Theoretical Insight: The essence of RLVR is optimizing reasoning decision points rather than completely rewriting generation patterns.

Limitations & Future Work¶

The threshold selection for high-entropy tokens (top-20%) is empirical.
Analysis is primarily based on mathematical reasoning tasks; generalizability to code/natural language reasoning remains to be verified.
Entropy computation require additional forward passes, introducing some overhead.
It depends on the quality of the token entropy distribution of the base model.

vs. Does Thinking More Help? (previously analyzed): The latter found that overthinking increases variance, whereas this work reveals that the key to RLVR is optimizing high-entropy (high-variance) tokens. The two are complementary, jointly demonstrating that variance/entropy is a core signal in reasoning.
vs. DAPO/GRPO: Standard RLVR uniformly updates all tokens, while the forking token method is more efficient and precise.
vs. Token-level reward methods: Process Reward Models (PRMs) aim to provide feedback at the step level, whereas this work directly identifies key positions at the token level.
vs. ThinkPrune/Thinkless: These methods reduce useless thinking tokens, while this work identifies key tokens from the RL training side.

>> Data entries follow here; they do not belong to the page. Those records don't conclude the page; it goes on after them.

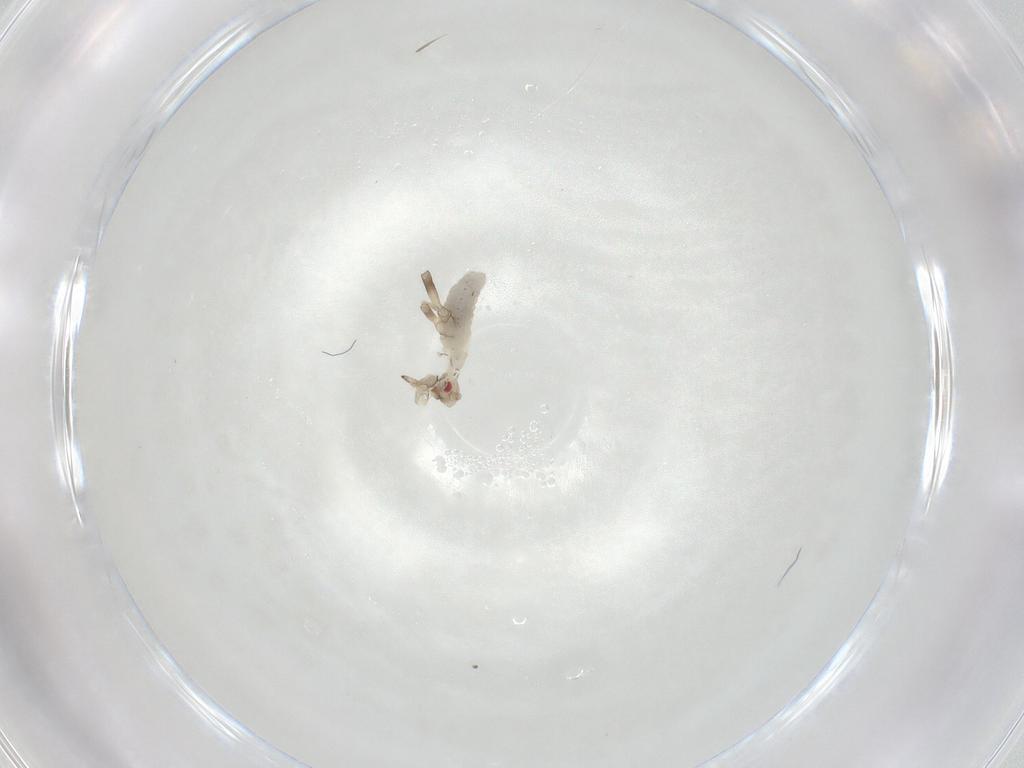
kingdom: Animalia
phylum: Arthropoda
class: Insecta
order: Hemiptera
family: Aphididae
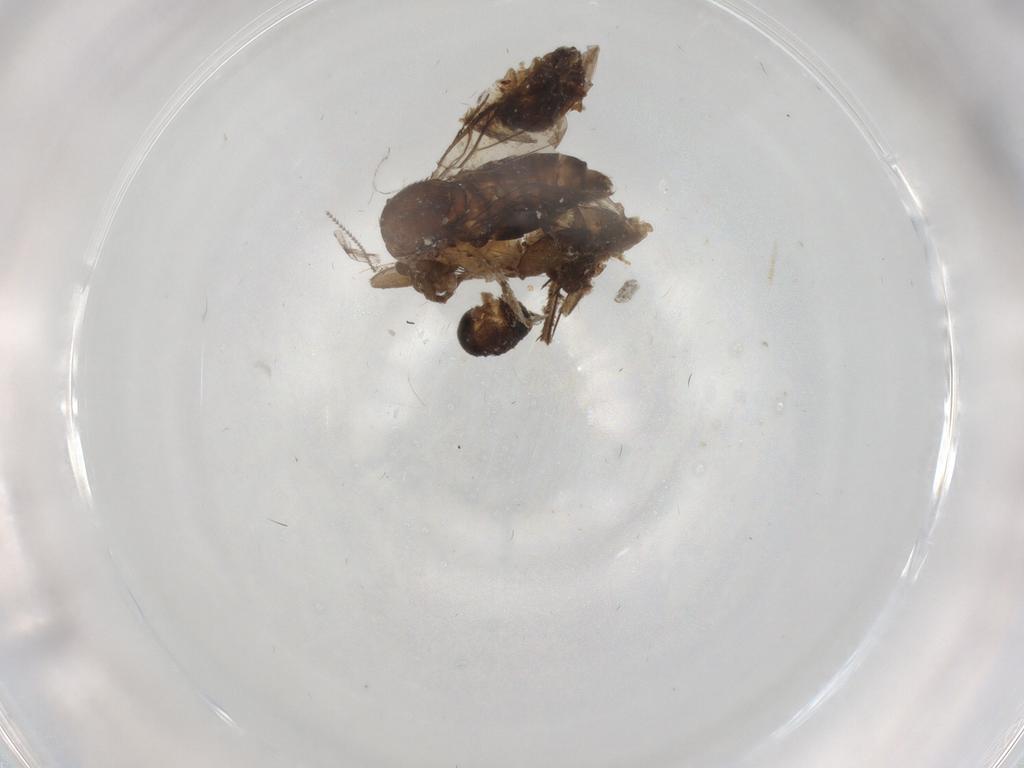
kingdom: Animalia
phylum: Arthropoda
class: Insecta
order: Diptera
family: Phoridae
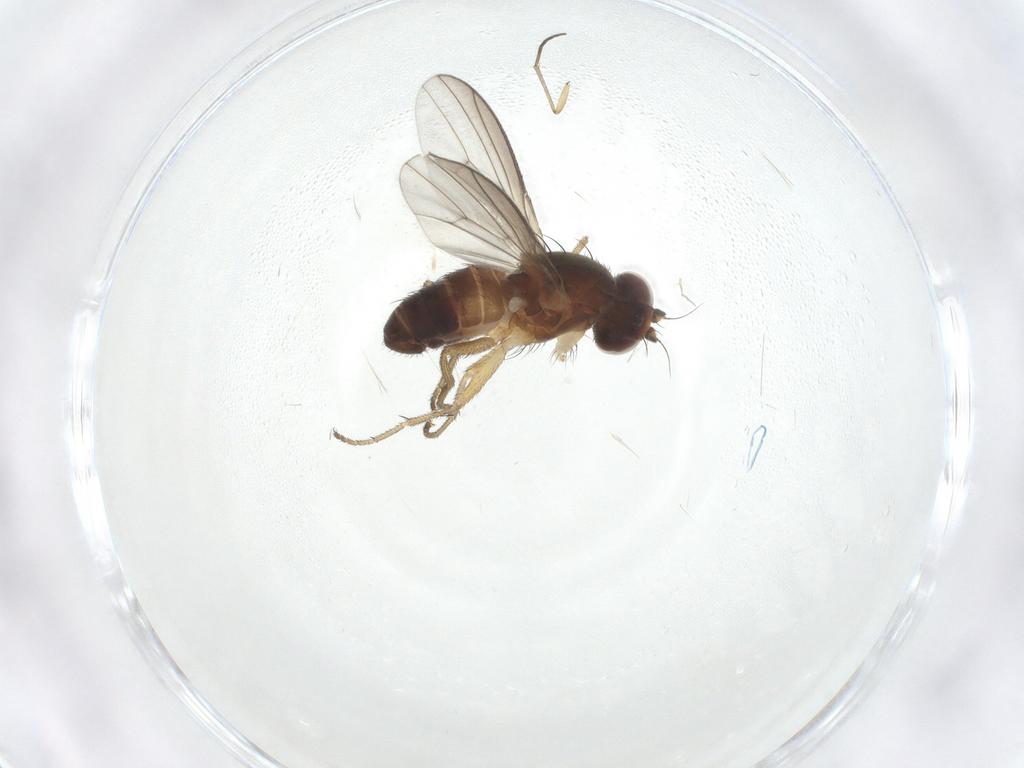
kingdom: Animalia
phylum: Arthropoda
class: Insecta
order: Diptera
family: Heleomyzidae
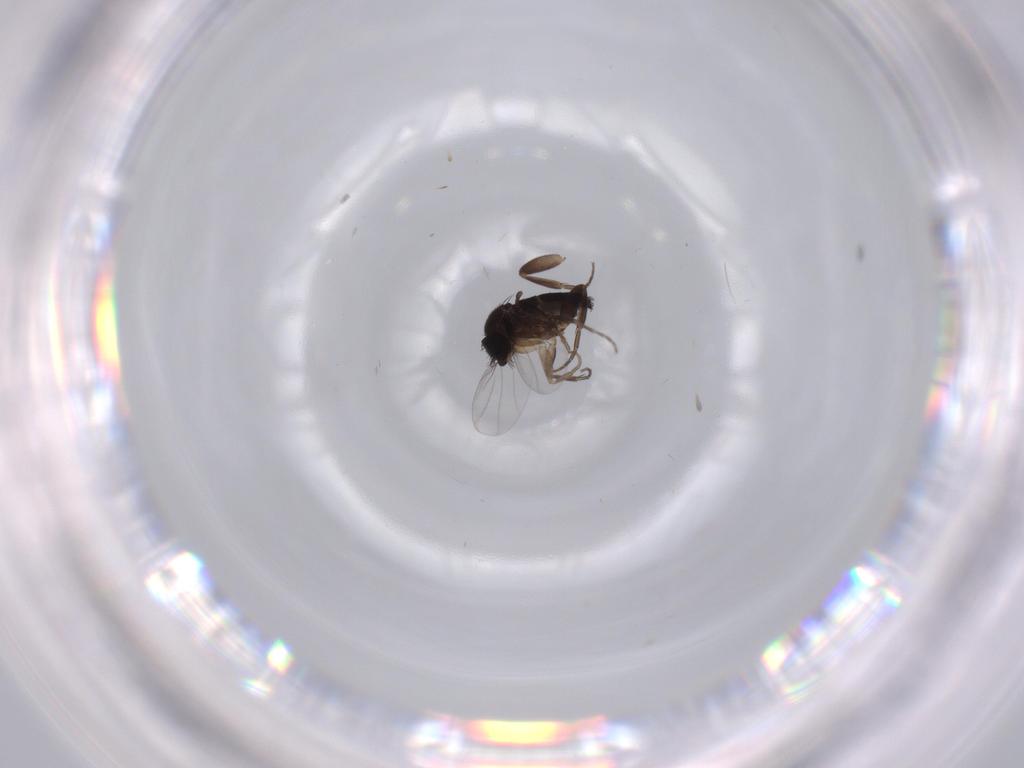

Inspirations & Connections¶

Connection with Overthinking Research: High-entropy tokens represent "crossroads" in reasoning. Overthinking might introduce too many branches at these points, suggesting that combining the two approaches could be more effective.
Prospects of Sparse RL Updates: If only gradients of 20% of the tokens are needed, the computational and memory costs of RLVR can be drastically reduced.
Implications for RL Scaling: When scaling up RL, the focus should be on how to leverage the forking token signal on larger models rather than simply increasing the sample size.

Rating¶

Novelty: ★★★★★ — Understanding RLVR from the token entropy perspective provides a pioneering insight.
Technical Depth: ★★★★☆ — Deep analysis with a simple yet effective method.
Experimental Thoroughness: ★★★★★ — 3 model scales \(\times\) multiple benchmarks \(\times\) ablations \(\times\) scaling analysis.
Writing Quality: ★★★★★ — The narrative progresses step-by-step, with observations, explanations, and methods closely linked.